Menurut Badan Pusat Statistik pekan lalu, skor indeks kebahagiaan Indonesia tahun 2014 adalah 68,28 dengan skor paling bahagia pada angka 100. Skor ini naik dari tahun sebelumnya 65,11.
Indeks ini mengukur kepuasan 70.631 kepala rumah tangga atau pasangan kepala rumah tangga terhadap 10 aspek, yaitu pendapatan rumah tangga, kondisi rumah dan aset, pekerjaan, pendidikan, kesehatan, ketersediaan waktu luang, hubungan sosial, keharmonisan keluarga, kondisi keamanan, dan keadaan lingkungan.
Responden merasa paling puas pada aspek keharmonisan rumah tangga (78,89) meski kenaikan skornya terendah dibandingkan dengan tahun lalu. Skor kepuasan terendah pada aspek pendapatan rumah tangga (63,09) meski kenaikannya tertinggi (5,06 poin) dari tahun 2013.
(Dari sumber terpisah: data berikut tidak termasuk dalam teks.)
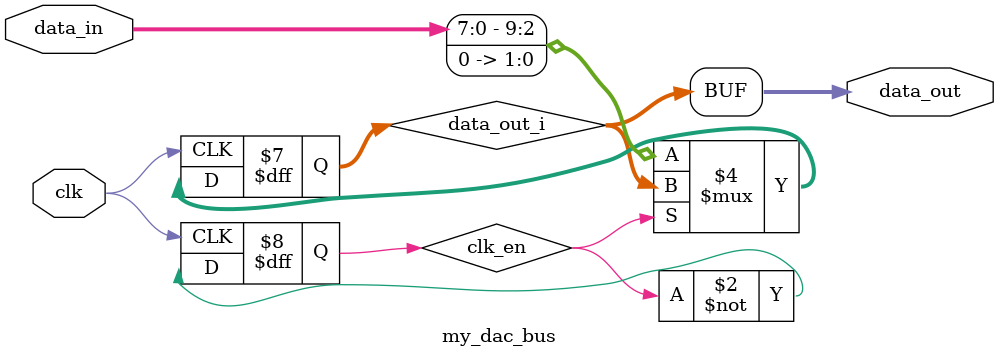
<source format=v>
module my_dac_bus(
     input clk,
     input[7:0]  data_in,
     output[9:0] data_out

);
reg clk_en = 1'b1;
always @(posedge clk) begin
    clk_en <= ~clk_en;

end

reg[9:0] data_out_i = 10'b0000_0000_00;
always @(posedge clk) begin
     data_out_i <= clk_en ?  data_out_i : {data_in,2'b0};
end

assign data_out = data_out_i;
endmodule
</source>
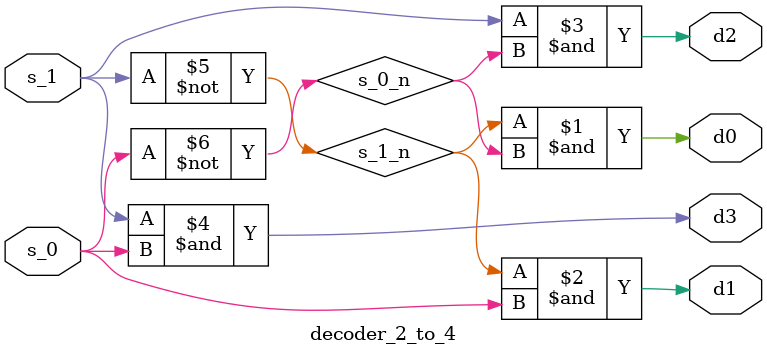
<source format=v>
module decoder_2_to_4 (
    input s_1,
    input s_0,
    output d0,
    output d1,
    output d2,
    output d3
);

    // Internal wires for the inverted inputs
    wire s_1_n, s_0_n;

    // NOT gates have a 1-unit time delay
    not #(1) not_s1 (s_1_n, s_1);
    not #(1) not_s0 (s_0_n, s_0);

    // AND gates have a 2-unit time delay
    and #(2) and0 (d0, s_1_n, s_0_n);
    and #(2) and1 (d1, s_1_n, s_0);
    and #(2) and2 (d2, s_1, s_0_n);
    and #(2) and3 (d3, s_1, s_0);

endmodule

</source>
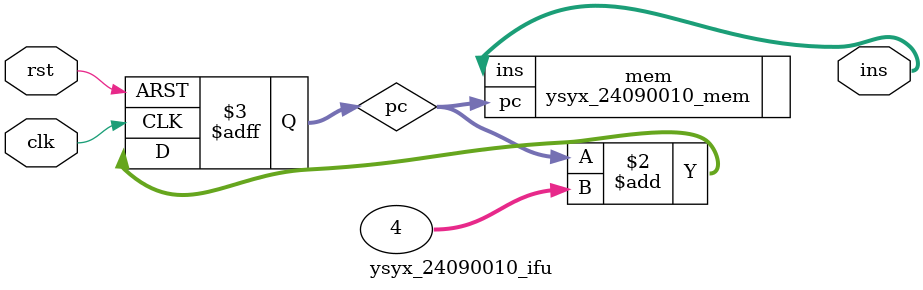
<source format=v>
module ysyx_24090010_ifu
(
    input clk,
    input rst,
    output [31:0] ins
        

);
    reg [31:0] pc;
    always @(posedge clk or posedge rst) begin
        if(rst) begin
            pc <= 32'h80000000;
        end
        else begin
            pc <= pc + 4;
        end
    end
    ysyx_24090010_mem mem (
        .pc(pc),
        .ins(ins)
    );

endmodule
</source>
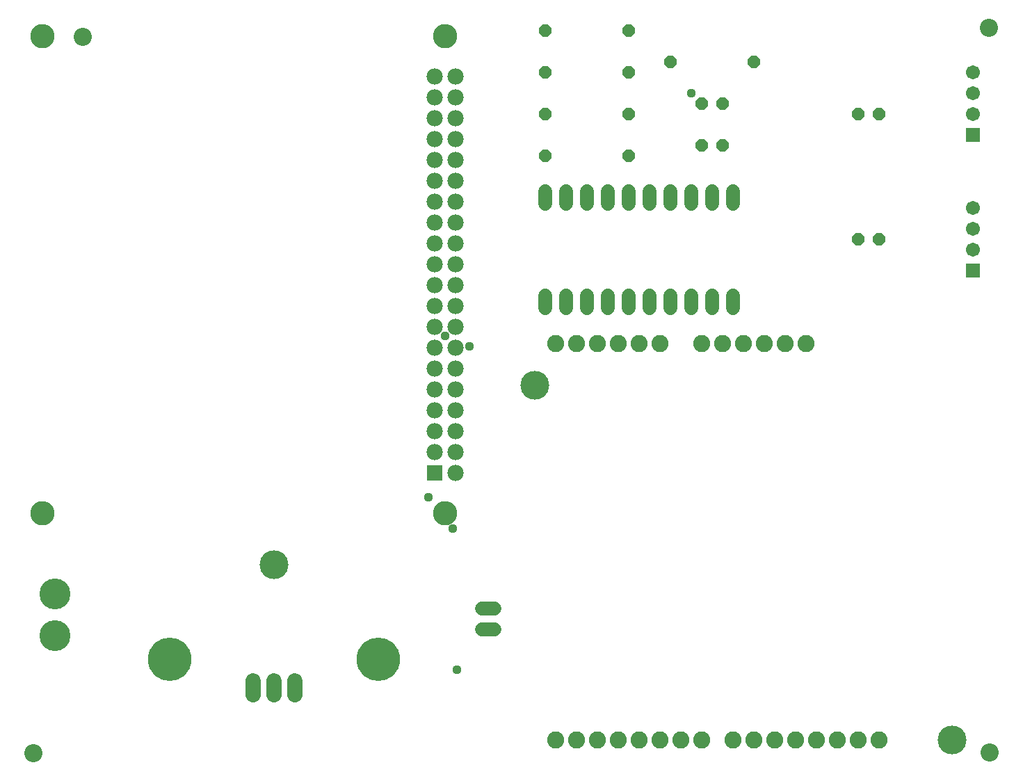
<source format=gbr>
G04 EAGLE Gerber RS-274X export*
G75*
%MOMM*%
%FSLAX34Y34*%
%LPD*%
%INSoldermask Top*%
%IPPOS*%
%AMOC8*
5,1,8,0,0,1.08239X$1,22.5*%
G01*
%ADD10C,2.203450*%
%ADD11P,1.649562X8X22.500000*%
%ADD12C,1.879600*%
%ADD13C,3.505200*%
%ADD14C,1.727200*%
%ADD15C,3.759200*%
%ADD16C,2.953200*%
%ADD17R,1.981200X1.981200*%
%ADD18C,1.981200*%
%ADD19R,1.711200X1.711200*%
%ADD20C,1.711200*%
%ADD21C,2.082800*%
%ADD22C,5.283200*%
%ADD23C,1.109600*%


D10*
X1187484Y905109D03*
X84208Y894105D03*
X24207Y21695D03*
X1188703Y22971D03*
D11*
X838200Y812800D03*
X863600Y812800D03*
X838200Y762000D03*
X863600Y762000D03*
D12*
X292100Y109982D02*
X292100Y93218D01*
X317500Y93218D02*
X317500Y109982D01*
X342900Y109982D02*
X342900Y93218D01*
D13*
X317500Y251460D03*
D14*
X570397Y172720D02*
X585637Y172720D01*
X585637Y198120D02*
X570397Y198120D01*
D15*
X50800Y215900D03*
X50800Y165100D03*
D11*
X1028700Y800100D03*
X1054100Y800100D03*
X1028700Y647700D03*
X1054100Y647700D03*
D16*
X35000Y314400D03*
X525000Y314400D03*
X35000Y894400D03*
X525000Y894400D03*
D17*
X512300Y363100D03*
D18*
X537700Y363100D03*
X512300Y388500D03*
X537700Y388500D03*
X512300Y413900D03*
X537700Y413900D03*
X512300Y439300D03*
X537700Y439300D03*
X512300Y464700D03*
X537700Y464700D03*
X512300Y490100D03*
X537700Y490100D03*
X512300Y515500D03*
X537700Y515500D03*
X512300Y540900D03*
X537700Y540900D03*
X512300Y566300D03*
X537700Y566300D03*
X512300Y591700D03*
X537700Y591700D03*
X512300Y617100D03*
X537700Y617100D03*
X512300Y642500D03*
X537700Y642500D03*
X512300Y667900D03*
X537700Y667900D03*
X512300Y693300D03*
X537700Y693300D03*
X512300Y718700D03*
X537700Y718700D03*
X512300Y744100D03*
X537700Y744100D03*
X512300Y769500D03*
X537700Y769500D03*
X512300Y794900D03*
X537700Y794900D03*
X512300Y820300D03*
X537700Y820300D03*
X512300Y845700D03*
X537700Y845700D03*
D11*
X800100Y863600D03*
X901700Y863600D03*
X647700Y749300D03*
X749300Y749300D03*
X647700Y901700D03*
X749300Y901700D03*
X647700Y850900D03*
X749300Y850900D03*
X647700Y800100D03*
X749300Y800100D03*
D14*
X876300Y706120D02*
X876300Y690880D01*
X850900Y690880D02*
X850900Y706120D01*
X825500Y706120D02*
X825500Y690880D01*
X800100Y690880D02*
X800100Y706120D01*
X774700Y706120D02*
X774700Y690880D01*
X749300Y690880D02*
X749300Y706120D01*
X723900Y706120D02*
X723900Y690880D01*
X698500Y690880D02*
X698500Y706120D01*
X673100Y706120D02*
X673100Y690880D01*
X647700Y690880D02*
X647700Y706120D01*
X647700Y579120D02*
X647700Y563880D01*
X673100Y563880D02*
X673100Y579120D01*
X698500Y579120D02*
X698500Y563880D01*
X723900Y563880D02*
X723900Y579120D01*
X749300Y579120D02*
X749300Y563880D01*
X774700Y563880D02*
X774700Y579120D01*
X800100Y579120D02*
X800100Y563880D01*
X825500Y563880D02*
X825500Y579120D01*
X850900Y579120D02*
X850900Y563880D01*
X876300Y563880D02*
X876300Y579120D01*
D19*
X1168400Y774700D03*
D20*
X1168400Y800100D03*
X1168400Y825500D03*
X1168400Y850900D03*
D19*
X1168400Y609600D03*
D20*
X1168400Y635000D03*
X1168400Y660400D03*
X1168400Y685800D03*
D21*
X965200Y520700D03*
X939800Y520700D03*
X914400Y520700D03*
X889000Y520700D03*
X863600Y520700D03*
X838200Y520700D03*
X787400Y520700D03*
X762000Y520700D03*
X736600Y520700D03*
X711200Y520700D03*
X685800Y520700D03*
X660400Y520700D03*
X660400Y38100D03*
X685800Y38100D03*
X711200Y38100D03*
X736600Y38100D03*
X762000Y38100D03*
X787400Y38100D03*
X812800Y38100D03*
X838200Y38100D03*
X876300Y38100D03*
X901700Y38100D03*
X927100Y38100D03*
X952500Y38100D03*
X977900Y38100D03*
X1003300Y38100D03*
X1028700Y38100D03*
X1054100Y38100D03*
D13*
X635000Y469900D03*
X1143000Y38100D03*
D22*
X444500Y135890D03*
X190500Y135890D03*
D23*
X540136Y123676D03*
X555280Y517420D03*
X524992Y530040D03*
X504800Y333168D03*
X535088Y295308D03*
X825348Y825348D03*
M02*

</source>
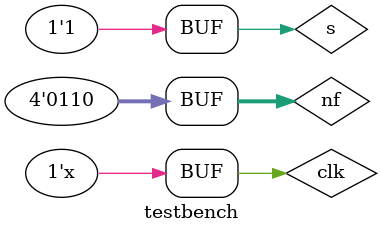
<source format=sv>
module testbench ();
	logic clk = 0;
	always begin 
		#10 clk = ~clk; 
	end
	
	logic s = 0;
	logic [3:0] nf = 4'b0110, out;
	Flags inst(s, nf, clk, out);
	
	initial begin
		#40;
		s = 1;
		#40;
	end
	
endmodule
</source>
Selama ini ukuran yang umum digunakan adalah tingkat pertumbuhan ekonomi secara kuantitatif. Ukuran ini mengandaikan, kegiatan ekonomi yang tinggi akan memberi lapangan pekerjaan bagi banyak orang dan meningkatkan pendapatan rakyat.
Setidaknya, sejak krisis keuangan dan ekonomi Asia tahun 1998 serta krisis keuangan di Amerika Serikat dan Eropa pada 2008, semakin jelas ukuran pertumbuhan ekonomi, produk domestik bruto (PDB), saja tidak cukup untuk mengukur tingkat kesejahteraan masyarakat.
Untuk mengimbangi perhitungan berdasarkan PDB, Program Pembangunan Perserikatan Bangsa-Bangsa mengukur indeks pembangunan manusia (IPM). Selain pertumbuhan ekonomi, IPM mengukur tingkat kesehatan dan umur harapan hidup, pendidikan dan tingkat penguasaan pengetahuan, serta standar hidup layak, termasuk relasi jender.
Karena itu, negara dengan pertumbuhan ekonomi tinggi belum tentu memberi kesejahteraan—yang dapat diartikan dalam hal tertentu sebagai kebahagiaan—rakyatnya.
Banyak negara mencoba mengukur tingkat kebahagiaan rakyatnya. Butan dan Thailand mengukur indeks kebahagiaan nasional bruto sebelum tahun 2009. Nicolas Sarkozy sebagai Presiden Perancis pada 2008 menugasi tiga ekonom, Joseph E Stiglitz, Amartya Sen, dan Jean-Paul Fitoussi, menyusun konsep pengukuran kesejahteraan.
Proklamator Mohammad Hatta mengatakan, tujuan kemerdekaan Indonesia adalah membuat rakyat bahagia, yaitu cukup sandang, pangan, papan, dan merasa aman. Kenyataan Indonesia saat ini, ketimpangan kemakmuran adalah yang tertinggi sejak kemerdekaan. Ketimpangan juga terjadi antarwilayah, antara kota-desa, dan antar-pekerjaan. Penguasaan modal pada sekelompok orang dan kelompok semakin kasatmata.
Pemerintah harus menyelesaikan ketimpangan itu sebagai amanat UUD 1945. Rakyat harus sungguh bahagia dan sejahtera agar tidak timbul gejolak sosial.